Dayexi Gandarela

Personal information
- Full name: Dayexi Gandarela Sosa
- Nickname: La Gallega
- Nationality: Cuba
- Born: 4 July 1986 (age 40) Caibarién, Cuba

Sport
- Sport: Canoeing
- Event: Sprint canoe
- Coached by: Darovy Acevedo

Medal record
Women's canoe sprint
Representing Cuba
Pan American Games
| Gold medal – first place | 2011 Guadalajara | K-2 500 m |
| Bronze medal – third place | 2011 Guadalajara | K-4 500 m |

= Dayexi Gandarela =

Cuban canoeist (born 1986)

Dayexi Gandarela Sosa (born July 4, 1986, in Caibarién) is a Cuban sprint canoeist.
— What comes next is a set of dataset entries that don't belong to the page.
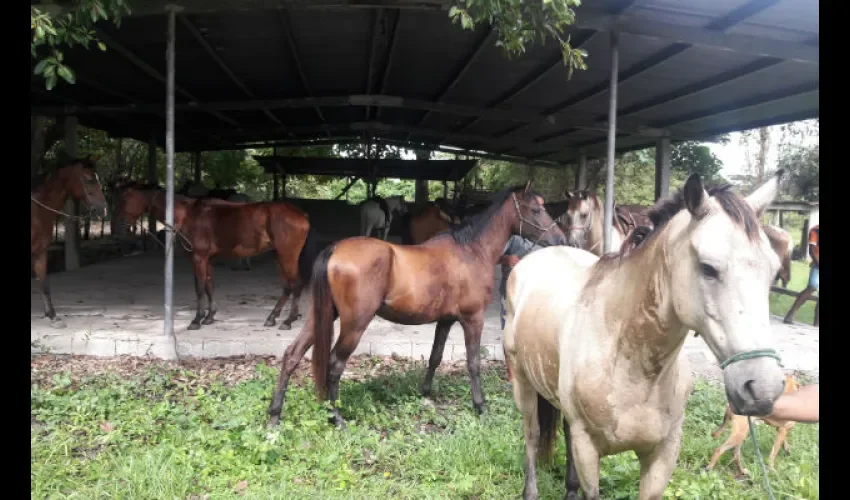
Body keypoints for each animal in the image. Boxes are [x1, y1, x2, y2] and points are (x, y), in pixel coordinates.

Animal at [112, 182, 320, 331]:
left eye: (126, 200)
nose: (120, 227)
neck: (188, 215)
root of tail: (301, 214)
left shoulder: (198, 258)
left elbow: (199, 288)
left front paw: (196, 320)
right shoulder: (207, 260)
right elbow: (209, 286)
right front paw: (209, 317)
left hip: (287, 256)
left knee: (295, 285)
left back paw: (288, 320)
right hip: (280, 256)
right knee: (287, 287)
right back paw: (272, 317)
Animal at [266, 182, 567, 428]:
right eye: (535, 210)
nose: (561, 240)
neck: (471, 251)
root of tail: (335, 249)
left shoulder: (446, 320)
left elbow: (435, 356)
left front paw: (425, 392)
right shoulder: (473, 319)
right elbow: (473, 362)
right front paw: (480, 406)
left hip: (323, 316)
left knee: (292, 355)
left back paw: (275, 416)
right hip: (354, 324)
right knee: (334, 364)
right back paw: (336, 417)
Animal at [503, 171, 787, 500]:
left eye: (773, 271)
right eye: (708, 268)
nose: (763, 388)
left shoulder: (662, 456)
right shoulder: (588, 448)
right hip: (523, 384)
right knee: (532, 434)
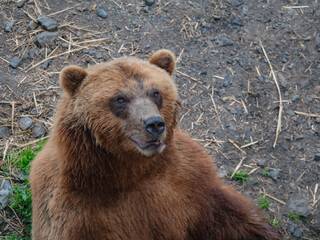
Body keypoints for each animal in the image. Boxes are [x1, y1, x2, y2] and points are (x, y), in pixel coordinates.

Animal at [29, 49, 280, 239]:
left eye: (155, 93)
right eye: (120, 99)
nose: (154, 124)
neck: (131, 171)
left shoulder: (189, 183)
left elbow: (234, 220)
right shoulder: (77, 214)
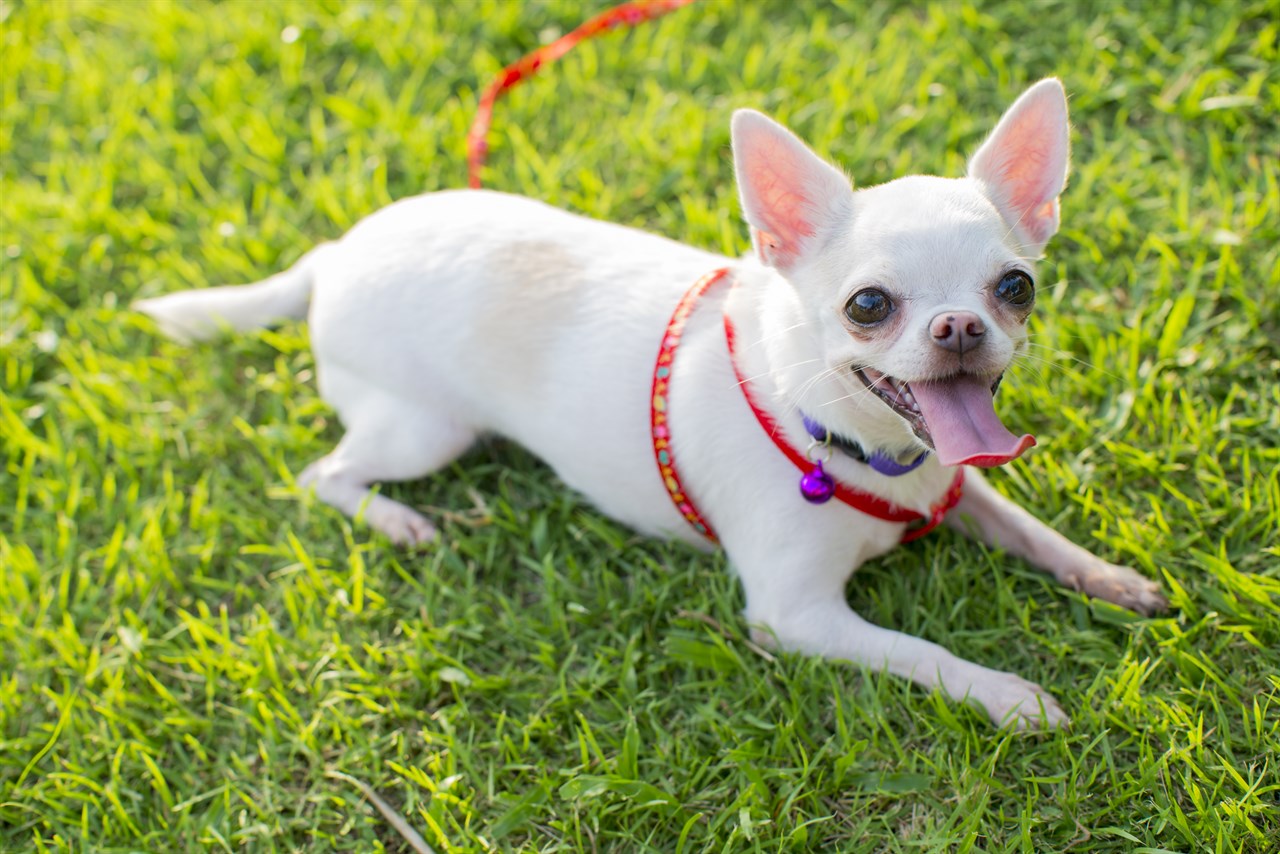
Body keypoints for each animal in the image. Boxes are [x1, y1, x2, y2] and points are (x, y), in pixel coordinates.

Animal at [140, 80, 1172, 732]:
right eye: (868, 307)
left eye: (1015, 288)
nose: (961, 327)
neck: (856, 446)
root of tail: (333, 255)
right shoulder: (796, 617)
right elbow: (922, 653)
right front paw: (1007, 696)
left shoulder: (961, 488)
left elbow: (1030, 530)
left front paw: (1110, 578)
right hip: (425, 430)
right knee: (325, 471)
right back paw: (396, 521)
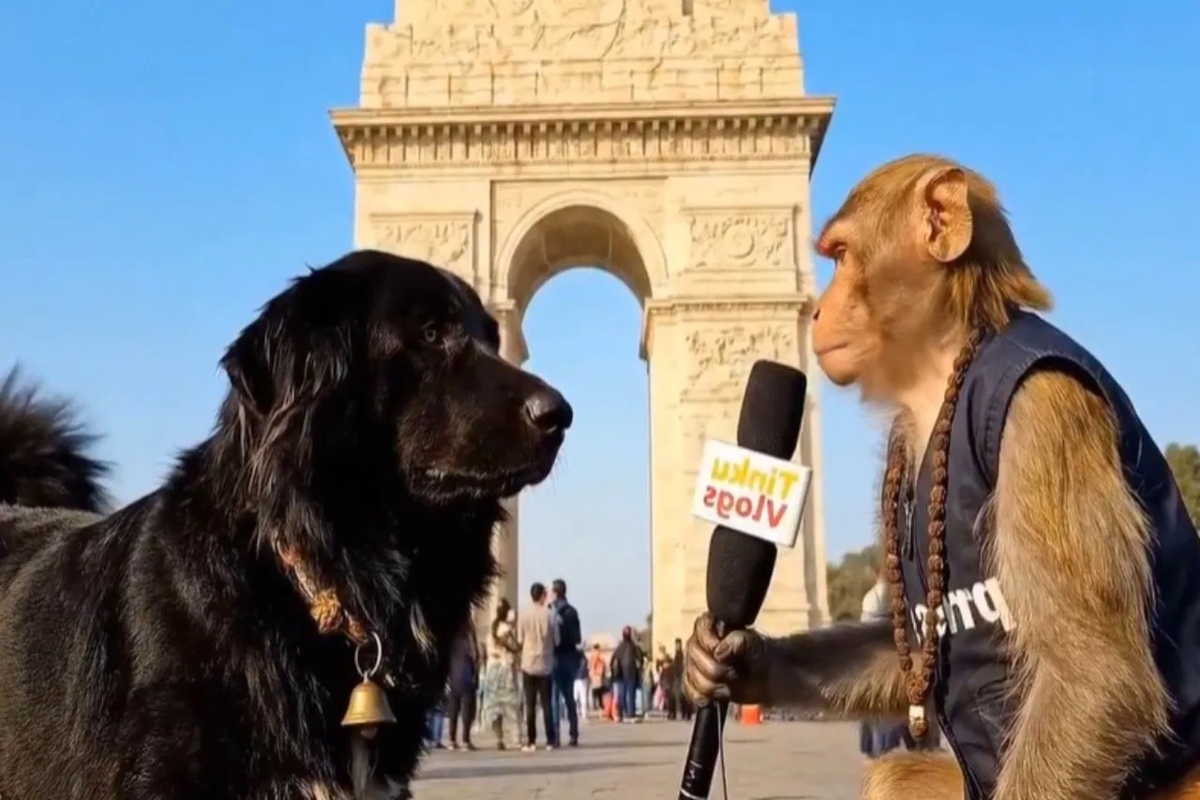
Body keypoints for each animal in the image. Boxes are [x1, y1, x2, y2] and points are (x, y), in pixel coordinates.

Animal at [683, 154, 1200, 800]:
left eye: (842, 256)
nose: (821, 307)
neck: (944, 364)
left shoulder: (1041, 417)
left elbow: (1095, 675)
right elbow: (898, 641)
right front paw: (735, 661)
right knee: (895, 775)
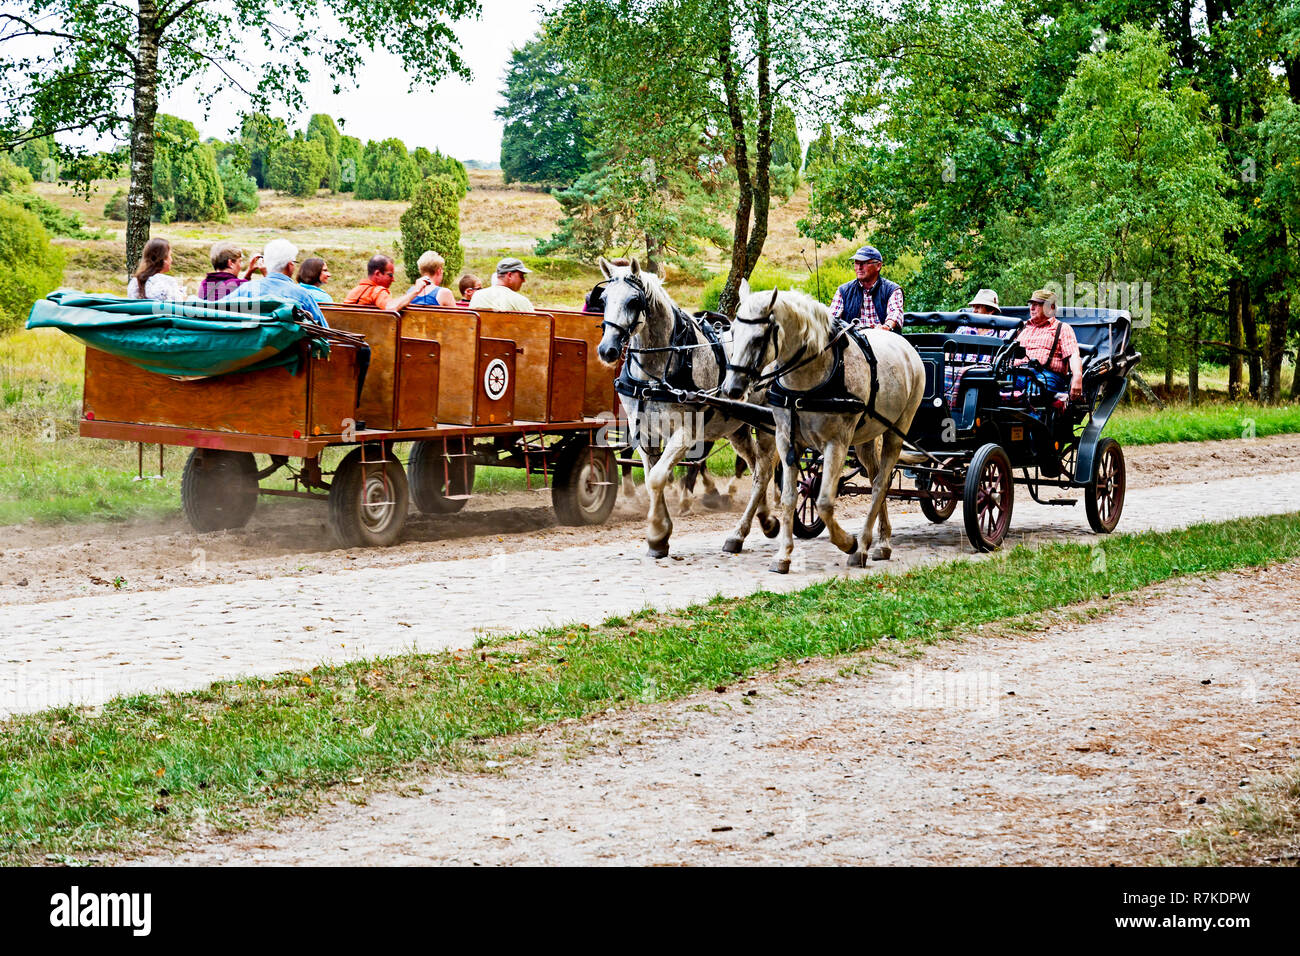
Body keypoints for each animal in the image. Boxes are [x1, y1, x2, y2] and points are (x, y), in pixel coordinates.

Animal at [595, 260, 774, 561]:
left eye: (633, 301)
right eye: (604, 299)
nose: (607, 350)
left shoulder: (686, 433)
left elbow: (659, 478)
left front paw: (658, 532)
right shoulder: (645, 434)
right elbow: (653, 478)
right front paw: (659, 536)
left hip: (770, 426)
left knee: (767, 468)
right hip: (737, 429)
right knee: (756, 468)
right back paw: (762, 519)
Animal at [722, 287, 925, 574]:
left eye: (759, 338)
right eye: (732, 332)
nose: (732, 389)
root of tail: (906, 347)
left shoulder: (836, 444)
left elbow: (825, 501)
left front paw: (848, 542)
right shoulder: (786, 441)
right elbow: (789, 498)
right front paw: (783, 555)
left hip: (896, 431)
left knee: (880, 484)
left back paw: (863, 545)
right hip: (864, 440)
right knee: (877, 479)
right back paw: (882, 542)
She edged out the Argentine pair (led by Alexandra Keresztesi) by two thirds of a second (0.67) for the gold medal in the women's K-2 500 metres at the 2011 Pan American Games in Guadalajara, Mexico.

Gandarela represented Cuba at the 2012 Summer Olympics in London, where she competed in the women's K-2 500 metres. Gandarela and her partner Yulitza Meneses paddled to a sixth-place finish and fourteenth overall in the B-final by approximately three seconds behind the Slovakian pair (Ivana Kmeťová and Martina Kohlová), posting their time of 1:50.124.